Ponatinib, a third-generation tyrosine kinase inhibitor (TKI), has shown efficacy in Philadelphia chromosome-positive acute lymphoblastic leukemia (Ph+ ALL), including cases with and without BCR-ABL1 kinase domain mutations. This meta-analysis compares ponatinib with other TKIs (imatinib, dasatinib, nilotinib etc.) in terms of complete molecular response (CMR), overall survival (OS), and event-free survival (EFS).
A systematic search was conducted across three databases and two clinical trial registries. Pooled odds ratios (ORs) for CMR were calculated using the Mantel-Haenszel method, while hazard ratios (HRs) for OS and EFS were estimated via the inverse variance method. A Bayesian hierarchical model was applied to adjust for biases, providing logOR and logHR estimates.

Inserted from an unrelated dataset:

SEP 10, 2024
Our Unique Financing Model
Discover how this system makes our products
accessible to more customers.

Twelve studies were included. In the uncorrected analysis, ponatinib showed a significant advantage for CMR (OR=2.99; 95 %-CI:2.14-4.18), but this effect was non-significant after bias correction (logOR=0.62; 95 %-CI: -1.17 to 1.35). For OS and EFS, ponatinib demonstrated superior outcomes in both uncorrected [OS: HR= 0.63 (95 %-CI: 0.47-0.83); EFS: HR= 0.62 (95 %-CI: 0.47-0.83)] and bias-corrected analyses [OS: logHR= -1.62 (95 %-CI: -4.02, -0.41); EFS: logHR= -2.94 (95 %-CI: -5.23, -0.58)]. Bias correction indicated an 80.2 % lower risk in OS and a 94.2 % lower risk in EFS with ponatinib. Treatment-related adverse events, reported in six studies, showed no significant differences between ponatinib and other TKIs.

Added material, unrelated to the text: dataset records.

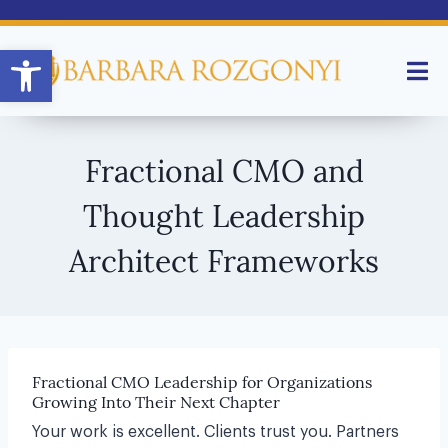
Open toolbar
Fractional CMO and
Thought Leadership
Architect Frameworks
Fractional CMO Leadership for Organizations
Growing Into Their Next Chapter
Your work is excellent. Clients trust you. Partners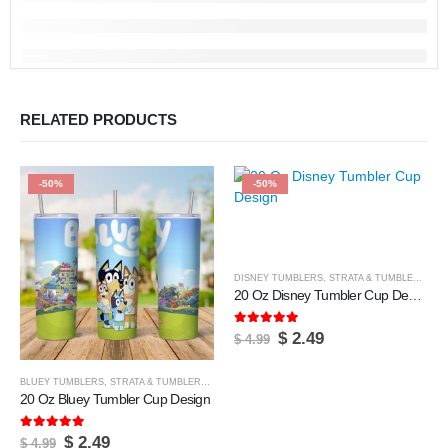
RELATED PRODUCTS
-50%
-50%
DISNEY TUMBLERS
,
STRATA & TUMBLERS
,
TU
20 Oz Disney Tumbler Cup Design
5.00
out of 5
Original
Current
$
2.49
$
4.99
price
price
was:
is:
$ 4.99.
$ 2.49.
BLUEY TUMBLERS
,
STRATA & TUMBLERS
,
TUMBLER & CUPS
20 Oz Bluey Tumbler Cup Design
5.00
out of 5
Original
Current
$
2.49
$
4.99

Ponatinib is associated with significantly better survival outcomes compared to other TKIs. However, due to limited safety data, future randomized controlled trials are needed to comprehensively evaluate its safety profile relative to other TKIs.

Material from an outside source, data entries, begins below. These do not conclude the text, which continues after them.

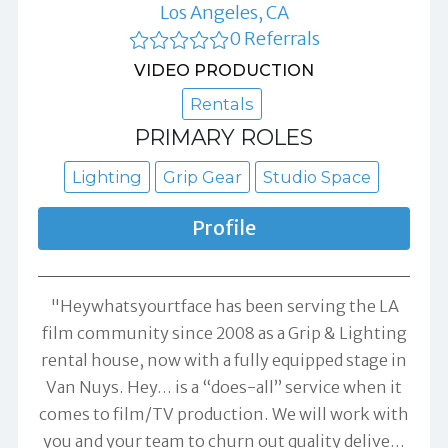
Los Angeles, CA
0 Referrals
VIDEO PRODUCTION
Rentals
PRIMARY ROLES
Lighting
Grip Gear
Studio Space
Profile
"Heywhatsyourtface has been serving the LA
film community since 2008 as a Grip & Lighting
rental house, now with a fully equipped stage in
Van Nuys. Hey… is a “does-all” service when it
comes to film/TV production. We will work with
you and your team to churn out quality delive
…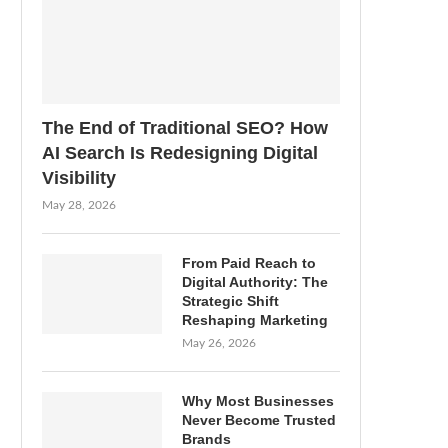
The End of Traditional SEO? How
AI Search Is Redesigning Digital
Visibility
May 28, 2026
From Paid Reach to
Digital Authority: The
Strategic Shift
Reshaping Marketing
May 26, 2026
Why Most Businesses
Never Become Trusted
Brands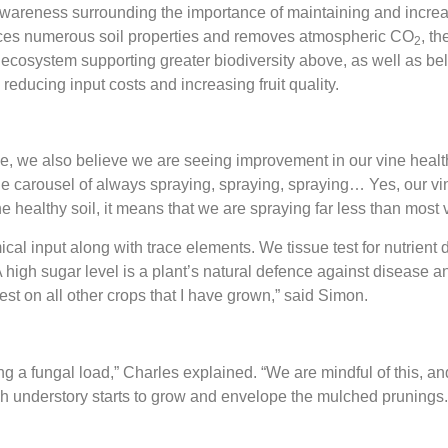
wareness surrounding the importance of maintaining and increa
ences numerous soil properties and removes atmospheric CO
, th
2
ral ecosystem supporting greater biodiversity above, as well as 
reducing input costs and increasing fruit quality.
le, we also believe we are seeing improvement in our vine heal
o the carousel of always spraying, spraying, spraying… Yes, our vi
he healthy soil, it means that we are spraying far less than mos
l input along with trace elements. We tissue test for nutrient de
 high sugar level is a plant’s natural defence against disease an
 test on all other crops that I have grown,” said Simon.
g a fungal load,” Charles explained. “We are mindful of this, and
s rich understory starts to grow and envelope the mulched prunings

波纳替尼是一种第三代酪氨酸激酶抑制剂(TKI),已在费城染色体阳性急性淋巴细胞白血病(Ph+ ALL)中显示出疗效,包括有和没有BCR-ABL1激酶结构域突变的病例。本荟萃分析比较了波纳替尼与其他TKI(伊马替尼、达沙替尼、尼洛替尼等)在完全分子反应(CMR)、总生存期(OS)和无事件生存期(EFS)方面的差异。
在三个数据库和两个临床试验注册库中进行了系统检索。使用Mantel-Haenszel方法计算CMR的合并比值比(OR),通过逆方差法估计OS和EFS的风险比(HR)。应用贝叶斯分层模型调整偏倚,提供logOR和logHR估计值。
纳入了12项研究。在未校正分析中,波纳替尼在CMR方面显示出显著优势(OR=2.99;95%可信区间:2.14-4.18),但在偏倚校正后该效应不显著(logOR=0.62;95%可信区间:-1.17至1.35)。对于OS和EFS,波纳替尼在未校正分析[OS:HR=0.63(95%可信区间:0.47-0.83);EFS:HR=0.62(95%可信区间:0.47-0.83)]和偏倚校正分析[OS:logHR=-1.62(95%可信区间:-4.02,-0.41);EFS:logHR=-2.94(95%可信区间:-5.23,-0.58)]中均显示出更好的结果。偏倚校正表明,使用波纳替尼时OS风险降低80.2%,EFS风险降低94.2%。六项研究报告的治疗相关不良事件显示,波纳替尼与其他TKI之间无显著差异。
与其他TKI相比,波纳替尼与显著更好的生存结果相关。然而,由于安全性数据有限,未来需要进行随机对照试验,以全面评估其相对于其他TKI的安全性。